Professores em greve, salas em colapso


Desde o início do segundo semestre letivo, professores da rede municipal de Barra Mansa têm realizado paralisações e manifestações por melhores condições de trabalho e valorização profissional. A pauta da greve inclui reivindicações como reajuste salarial, pagamento de direitos atrasados, revisão do plano de cargos e salários e melhoria da infraestrutura das unidades escolares. Em algumas escolas, faltam itens básicos como papel higiênico, ventiladores e até carteiras suficientes para os alunos.


Segundo relatos de docentes e responsáveis, há unidades com infiltrações nas salas de aula, banheiros interditados e quadras esportivas em estado de abandono. “Falam em inovação e tecnologia, mas a realidade aqui é muito diferente. Falta até segurança para trabalhar”, disse uma professora da rede municipal que preferiu não se identificar.


Estrutura precária também atinge a rede estadual


Na rede estadual em Barra Mansa, a situação não é muito diferente.

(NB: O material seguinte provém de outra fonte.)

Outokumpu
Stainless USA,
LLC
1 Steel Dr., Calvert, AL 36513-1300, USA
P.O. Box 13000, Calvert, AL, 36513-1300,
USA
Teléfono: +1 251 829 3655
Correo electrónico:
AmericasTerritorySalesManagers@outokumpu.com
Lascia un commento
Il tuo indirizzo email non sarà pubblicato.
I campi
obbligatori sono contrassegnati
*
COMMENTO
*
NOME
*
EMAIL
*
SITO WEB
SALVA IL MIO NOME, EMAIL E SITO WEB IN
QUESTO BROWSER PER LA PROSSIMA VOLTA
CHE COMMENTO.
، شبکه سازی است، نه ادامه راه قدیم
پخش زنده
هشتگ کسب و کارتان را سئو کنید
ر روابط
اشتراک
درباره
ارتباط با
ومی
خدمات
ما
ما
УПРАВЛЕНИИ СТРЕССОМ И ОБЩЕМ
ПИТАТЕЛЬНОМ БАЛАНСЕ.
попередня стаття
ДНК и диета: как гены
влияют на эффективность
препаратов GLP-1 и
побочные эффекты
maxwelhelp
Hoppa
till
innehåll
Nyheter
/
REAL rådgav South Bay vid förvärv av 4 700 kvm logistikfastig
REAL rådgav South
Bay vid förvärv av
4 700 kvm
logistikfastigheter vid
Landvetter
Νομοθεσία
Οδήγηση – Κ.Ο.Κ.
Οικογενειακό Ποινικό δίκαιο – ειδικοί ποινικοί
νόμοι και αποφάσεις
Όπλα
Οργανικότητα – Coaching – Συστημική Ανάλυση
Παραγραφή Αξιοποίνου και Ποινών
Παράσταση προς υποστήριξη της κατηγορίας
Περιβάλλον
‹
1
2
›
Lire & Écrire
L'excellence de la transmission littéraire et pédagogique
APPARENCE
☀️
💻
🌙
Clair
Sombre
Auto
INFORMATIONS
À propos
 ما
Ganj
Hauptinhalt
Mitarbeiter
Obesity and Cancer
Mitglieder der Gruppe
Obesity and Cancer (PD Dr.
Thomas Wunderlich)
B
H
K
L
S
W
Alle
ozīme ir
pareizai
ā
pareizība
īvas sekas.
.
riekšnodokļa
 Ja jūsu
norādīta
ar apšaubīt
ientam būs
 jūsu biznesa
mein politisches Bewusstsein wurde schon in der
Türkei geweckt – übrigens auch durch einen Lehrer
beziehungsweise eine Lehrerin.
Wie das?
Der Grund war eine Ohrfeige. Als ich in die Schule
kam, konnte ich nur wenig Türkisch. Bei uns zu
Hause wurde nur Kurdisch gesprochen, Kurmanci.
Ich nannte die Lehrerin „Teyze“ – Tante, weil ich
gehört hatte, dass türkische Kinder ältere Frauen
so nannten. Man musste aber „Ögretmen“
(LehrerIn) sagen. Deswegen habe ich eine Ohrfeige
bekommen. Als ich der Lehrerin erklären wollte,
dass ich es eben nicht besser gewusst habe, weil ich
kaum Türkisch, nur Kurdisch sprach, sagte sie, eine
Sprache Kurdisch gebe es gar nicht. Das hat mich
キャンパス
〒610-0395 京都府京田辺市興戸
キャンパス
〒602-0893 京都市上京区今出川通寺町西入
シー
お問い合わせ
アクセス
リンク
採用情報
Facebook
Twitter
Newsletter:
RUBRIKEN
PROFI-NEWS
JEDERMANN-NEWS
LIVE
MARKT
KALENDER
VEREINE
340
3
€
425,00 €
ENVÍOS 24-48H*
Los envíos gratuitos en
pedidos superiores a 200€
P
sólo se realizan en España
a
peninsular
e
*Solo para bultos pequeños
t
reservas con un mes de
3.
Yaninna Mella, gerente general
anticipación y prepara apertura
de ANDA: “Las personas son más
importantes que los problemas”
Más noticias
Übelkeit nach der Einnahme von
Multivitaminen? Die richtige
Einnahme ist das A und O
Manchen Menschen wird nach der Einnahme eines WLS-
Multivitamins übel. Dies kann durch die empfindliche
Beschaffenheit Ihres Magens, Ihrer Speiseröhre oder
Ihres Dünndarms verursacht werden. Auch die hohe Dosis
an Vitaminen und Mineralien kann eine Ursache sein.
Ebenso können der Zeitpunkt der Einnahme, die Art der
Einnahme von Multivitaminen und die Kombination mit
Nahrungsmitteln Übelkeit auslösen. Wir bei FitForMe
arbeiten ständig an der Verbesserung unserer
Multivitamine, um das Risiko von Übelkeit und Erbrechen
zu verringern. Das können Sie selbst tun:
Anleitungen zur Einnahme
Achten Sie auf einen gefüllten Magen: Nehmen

Estudantes enfrentam dificuldades com falta de professores, laboratórios sucateados e ausência de políticas pedagógicas efetivas. Ao contrário de outras cidades, que investem em simulados periódicos, plataformas de apoio e acompanhamento individualizado, as escolas estaduais em Barra Mansa seguem sem estrutura adequada nem incentivo para alcançar melhores índices.


Enquanto a Secretaria Estadual de Educação celebra a implantação de tecnologias como a plataforma Enem-RJ e aponta avanços com inteligência artificial, muitos alunos em Barra Mansa sequer têm acesso a uma internet de qualidade nas escolas. O resultado é previsível: baixo desempenho, evasão escolar e desmotivação generalizada.


Invisibilidade no mapa da educação de qualidade


A exclusão de Barra Mansa da lista de escolas de destaque no Enem 2024 levanta uma pergunta urgente: o que está sendo feito para mudar esse cenário? Em vez de disputar protagonismo com cidades vizinhas como Volta Redonda e Resende, Barra Mansa assiste passivamente à deterioração da sua rede pública de ensino — tanto na esfera municipal quanto estadual.


Apesar das promessas de investimentos e de um discurso oficial que fala em “construir o presente e plantar o futuro”, como afirmou a secretária estadual Roberta Barreto, a realidade em Barra Mansa aponta para o abandono. Sem estrutura, sem planejamento e sem valorização dos profissionais da educação, a cidade corre o risco de continuar invisível nos próximos rankings — e, pior, de comprometer definitivamente o futuro de uma geração.


A educação em Barra Mansa pede socorro. E o silêncio das autoridades é ensurdecedor.